Utilities and cooperatives face constant pressure to deliver reliable power while safeguarding crews, infrastructure, and the communities they serve. Ask any utility manager what keeps them up at night, and the answer is almost always the same: potential outages and crew safety — both too often put at risk by overgrown vegetation.
Managing vegetation is complex because rights-of-way cut through forests, grasslands, and wetlands where brush and invasive weeds can grow rapidly. Left unmanaged, vegetation can obscure lines of sight, endanger workers, and contribute to costly outages when storms or high winds bring branches into contact with poles and wires.

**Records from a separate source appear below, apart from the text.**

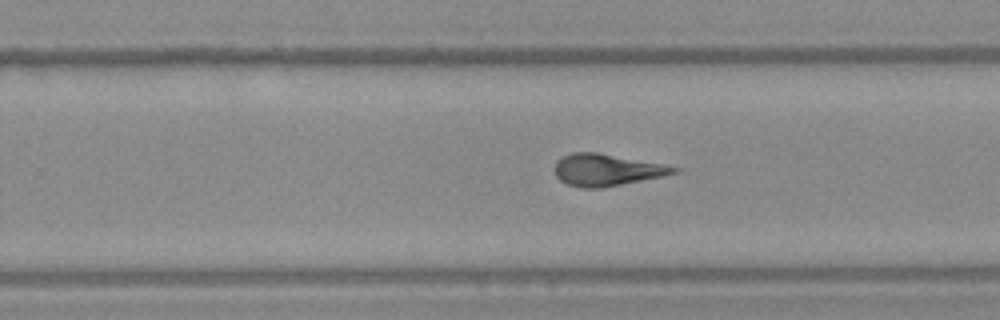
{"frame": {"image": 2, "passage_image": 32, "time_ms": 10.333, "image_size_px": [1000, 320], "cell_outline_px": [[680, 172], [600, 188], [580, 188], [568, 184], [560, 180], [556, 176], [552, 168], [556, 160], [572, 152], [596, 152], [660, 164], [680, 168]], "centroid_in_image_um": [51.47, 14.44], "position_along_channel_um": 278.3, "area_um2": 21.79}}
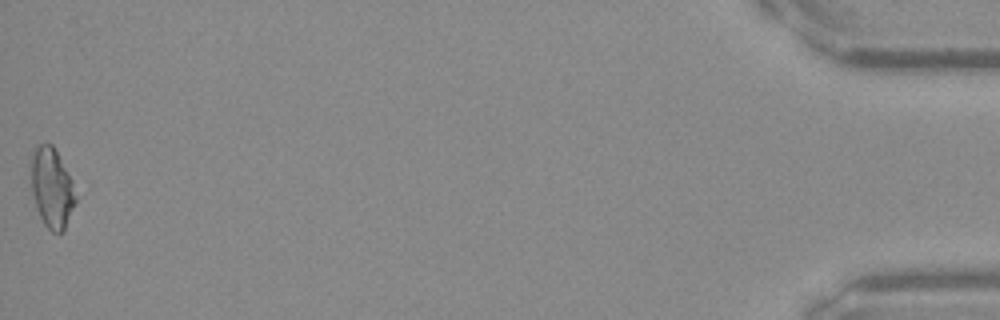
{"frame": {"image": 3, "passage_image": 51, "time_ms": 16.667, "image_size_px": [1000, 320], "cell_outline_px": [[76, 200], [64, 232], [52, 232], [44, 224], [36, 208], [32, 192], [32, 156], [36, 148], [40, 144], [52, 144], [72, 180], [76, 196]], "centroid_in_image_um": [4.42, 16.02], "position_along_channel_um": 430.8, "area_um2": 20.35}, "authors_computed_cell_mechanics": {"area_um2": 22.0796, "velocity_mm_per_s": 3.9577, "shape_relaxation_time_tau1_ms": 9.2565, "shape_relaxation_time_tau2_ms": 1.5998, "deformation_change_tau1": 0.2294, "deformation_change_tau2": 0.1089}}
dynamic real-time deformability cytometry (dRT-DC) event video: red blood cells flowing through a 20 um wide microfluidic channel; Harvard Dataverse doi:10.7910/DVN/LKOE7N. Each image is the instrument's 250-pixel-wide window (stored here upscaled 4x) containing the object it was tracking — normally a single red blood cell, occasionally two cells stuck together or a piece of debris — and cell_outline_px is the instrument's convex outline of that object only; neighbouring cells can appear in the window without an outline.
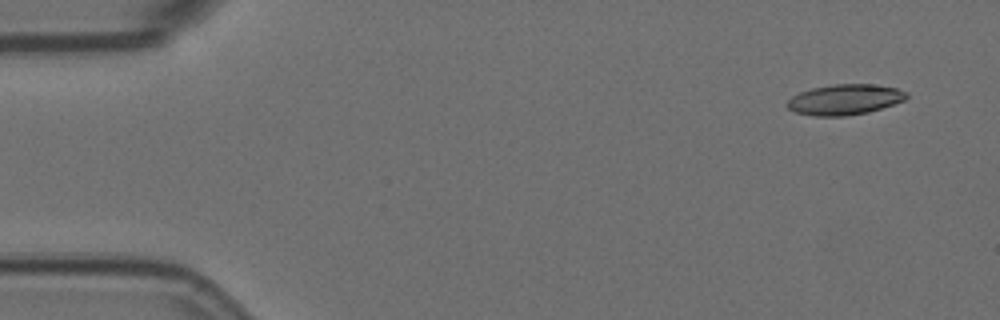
{"species": "Egyptian fruit bat (a non-hibernating species)", "species_latin": "Rousettus aegyptiacus", "temperature_condition": "room temperature", "stored_images_in_passage": 3, "camera_frame_rate_fps": 3000, "um_per_image_px": 0.085, "animal": {"sex": "female"}, "frame": {"image": 1, "passage_image": 1, "time_ms": 0.0, "image_size_px": [1000, 320], "cell_outline_px": [[908, 96], [904, 100], [868, 112], [844, 116], [812, 116], [796, 112], [788, 108], [784, 104], [792, 96], [800, 92], [812, 88], [832, 84], [872, 84], [896, 88], [908, 92]], "centroid_in_image_um": [71.77, 8.46], "position_along_channel_um": 13.2, "area_um2": 21.15}}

Historically, utilities have relied on two main approaches to control vegetation: mechanical methods such as trimming and mowing, and broadcast spraying along entire rights-of-way. Mechanical programs can keep immediate hazards in check, but they are costly, labor-intensive, and the results are often short-lived. Broadcast spraying, meanwhile, can suppress broad areas more quickly, but it may eliminate desirable plants along with problem species and disrupt local habitats.
Increasingly, vegetation managers are adopting a more strategic approach: targeted herbicide application rotations. This method applies selective products to the broadleaf weeds and vegetation that threaten rights-of-way, controlling them for extended periods while leaving beneficial grasses and forbs intact. The result is a healthier, more stable plant community that requires less intervention over time.
The operational benefits are clear. A vegetation management program built around targeted herbicide rotations can reduce long-term costs, extend the intervals between maintenance cycles, and improve worker visibility and safety. Crews navigating a right-of-way free from dense brush move more efficiently, with lower risk of injury. Fewer emergency outages mean lower costs for utilities and more reliable service for consumers.
But the ecological benefits may be just as significant. When invasive weeds or woody species are suppressed, native vegetation has the chance to return and thrive. Across the country, utilities using herbicide rotations have documented the resurgence of pollinator habitats, the re-establishment of native grasses, and an overall increase in biodiversity. Rights-of-way that once served as little more than cleared corridors now function as ecological assets — supporting wildlife, stabilizing soils, and enhancing the surrounding landscape for nearby communities.
A utility in Tennessee, for example, shifted to a targeted program after years of mechanical clearing and broad-spectrum treatments. Within just a few seasons, crews noticed healthier plant communities and the return of pollinators across thousands of acres of rights-of-way. What had been a cost center began to double as a conservation corridor.
Why does this matter? Because rights-of-way are unique landscapes. They stretch for thousands of miles across the United States, intersecting forests, prairies, and wetlands. They also fragment ecosystems and, if mismanaged, can magnify ecological stress. By choosing vegetation management methods that encourage biodiversity, utilities can offset some of that impact — supporting safer, more resilient habitats while continuing to meet their operational responsibilities.
This is not about choosing between reliability and sustainability. Targeted herbicide rotations demonstrate that the two can go hand in hand. By joining forces with nature — rather than fighting against it — utilities can protect infrastructure, safeguard crews, and deliver reliable service while also restoring the ecosystems that surround their lines. In an era of heightened scrutiny on both grid resilience and environmental stewardship, that dual benefit is powerful.
The challenge ahead is cultural as much as technical. Herbicide use carries a legacy of misperceptions and mistrust, and vegetation management often remains an afterthought in broader conversations about energy transition. Yet the evidence is clear: when applied responsibly, herbicide rotations are a science-based tool that can reduce costs, extend maintenance cycles, and restore biodiversity along rights-of-way.
Utilities stand at a pivotal point. By embracing integrated vegetation management strategies that include targeted herbicide applications, they can redefine rights-of-way as more than corridors of transmission. They can be corridors of resilience — protecting infrastructure, empowering crews, and restoring nature along the way.